Retailers reprice millions of SKUs manually or with basic rule engines (competitor price minus 5%), leaving $8-15B in annual margin on the table industry-wide (McKinsey). Price elasticity varies dramatically by product, customer segment, time of day, inventory level, and competitive context. A $0.50 price increase on a low-elasticity item yields pure margin, while the same increase on a high-elasticity item drives customers to competitors. Most pricing tools treat each SKU independently, missing the cross-product effects: raising the price of brand-name cereal by $0.30 shifts 12% of demand to the store brand.
Quick answer
Effective dynamic pricing requires understanding price elasticity in context: not just how price changes affect one SKU, but how they ripple across substitutes, complements, and customer segments. Raising brand-name cereal by $0.30 shifts 12% of demand to the store brand. A relational model captures these cross-product substitution effects because it connects products, competitor prices, customer segments, and inventory levels into a single graph. On SAP SALT benchmarks, relational approaches hit 91% accuracy vs 75% for XGBoost on demand prediction tasks that underpin pricing decisions.
Approaches compared
4 ways to solve this problem
1. Rule-based competitive matching
Set prices as a fixed offset from competitor prices (e.g., competitor minus 5%). The most common approach in grocery and mass retail.
Best for
Commodity categories where price is the primary purchase driver and competitor prices are easily scraped.
Watch out for
Ignores elasticity differences across products and customer segments. A $0.50 cut on inelastic items is pure margin destruction. No awareness of cross-product effects.
2. Price elasticity models (regression-based)
Estimate demand curves from historical price-quantity data using log-linear regression or similar. Calculate optimal price per SKU.
Best for
Retailers with clean price-variation history (A/B tests or natural price changes) across a moderate number of SKUs.

RECORDED DATA:
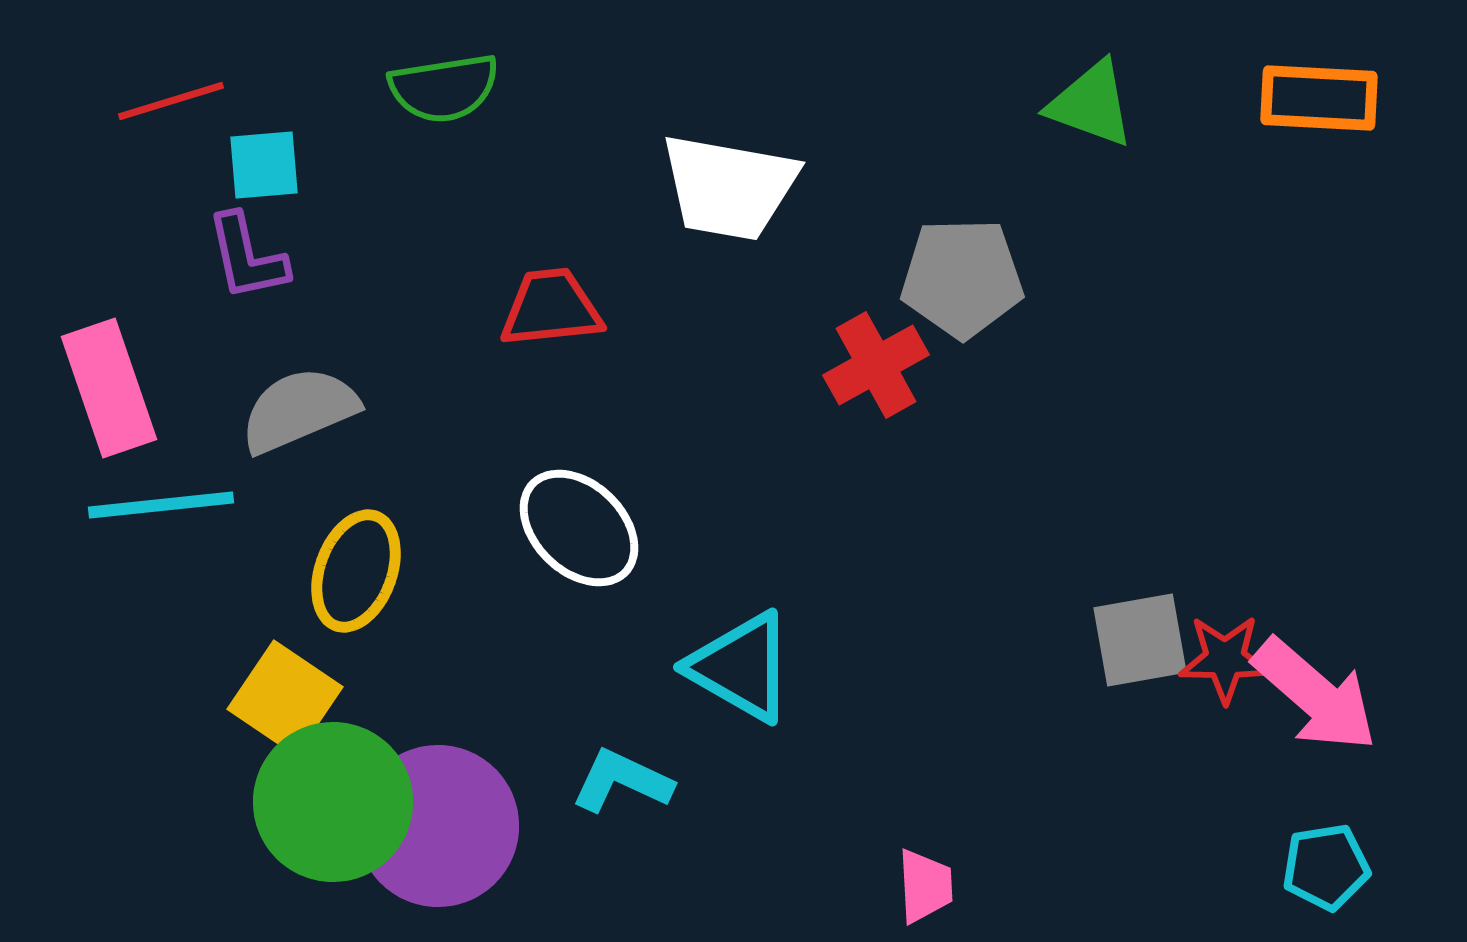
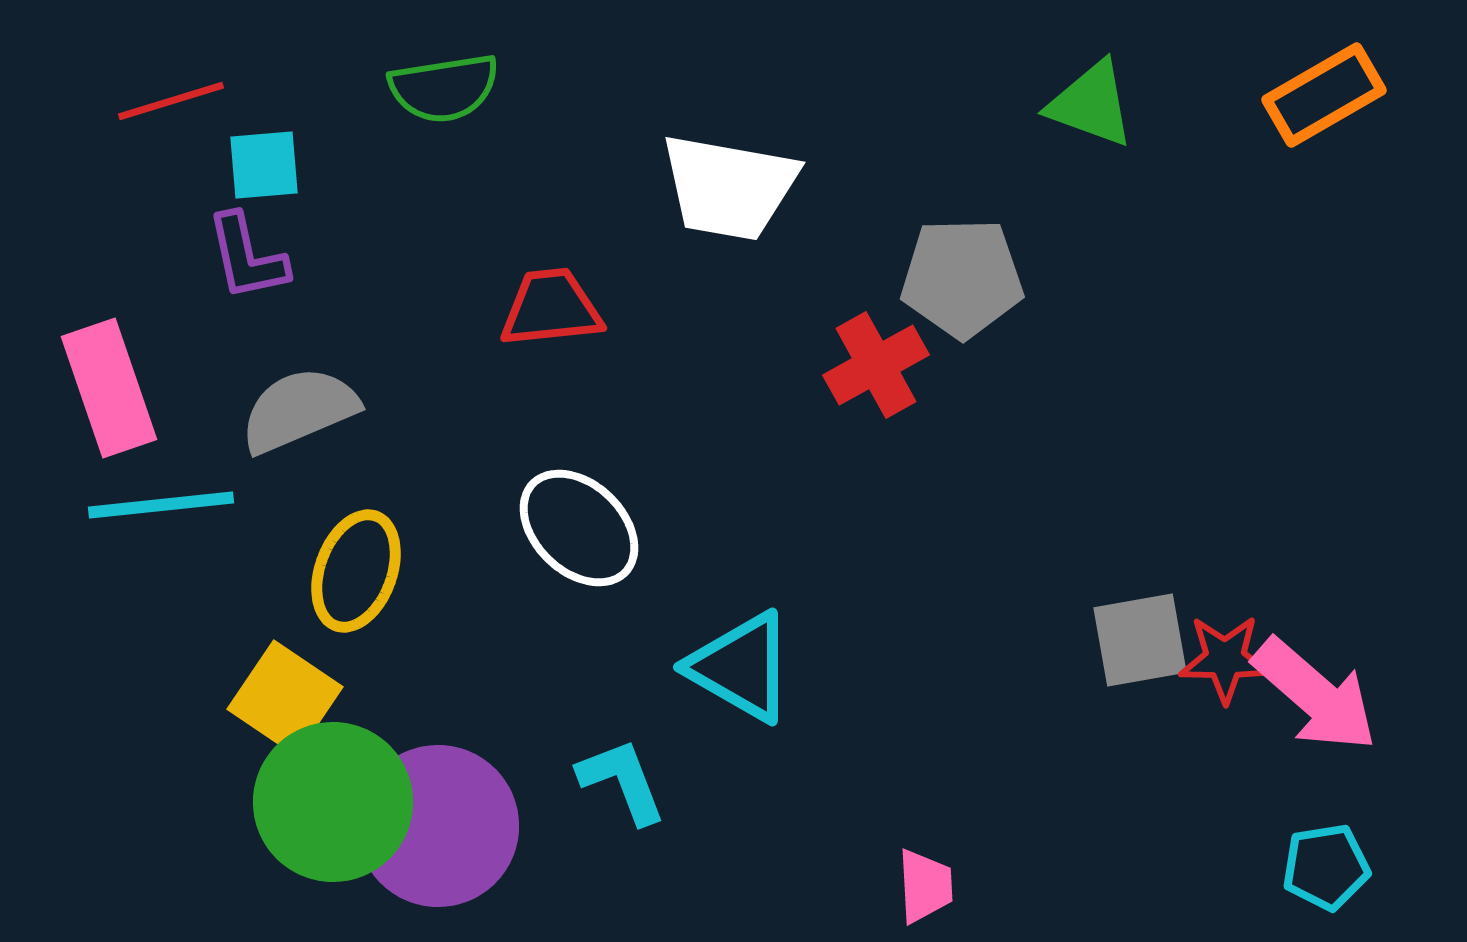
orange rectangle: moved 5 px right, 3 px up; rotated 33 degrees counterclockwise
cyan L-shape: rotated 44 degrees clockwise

PROBLEM REQUIREMENTS:
Extend the dynamic pricing passage onward from the point where it stops. The lines shown here come from a separate source.

RESULT OF THE EXERCISE:
Watch out for
Each SKU is modeled independently, so cross-product substitution is invisible. Raising the price of Coca-Cola shifts demand to Pepsi, but the model does not account for the offset revenue.
3. XGBoost demand models with price features
Train gradient-boosted models to predict demand as a function of price, promotion status, and competitor price. Optimize price using predicted demand curves.
Best for
Analytics teams with feature engineering capacity who can build and maintain price-demand models across categories.
Watch out for
Feature engineering for cross-product effects is extremely manual. You need to hand-code every substitution pair. SAP SALT shows 75% accuracy on demand prediction, leaving significant margin on the table.
4. KumoRFM (relational foundation model)
Connects products, price history, competitor data, customer segments, inventory, and promotions into a relational graph. Learns cross-product elasticity and substitution patterns automatically.
Best for
Retailers managing 10,000+ SKUs where cross-product substitution and customer segment-level elasticity drive the margin opportunity.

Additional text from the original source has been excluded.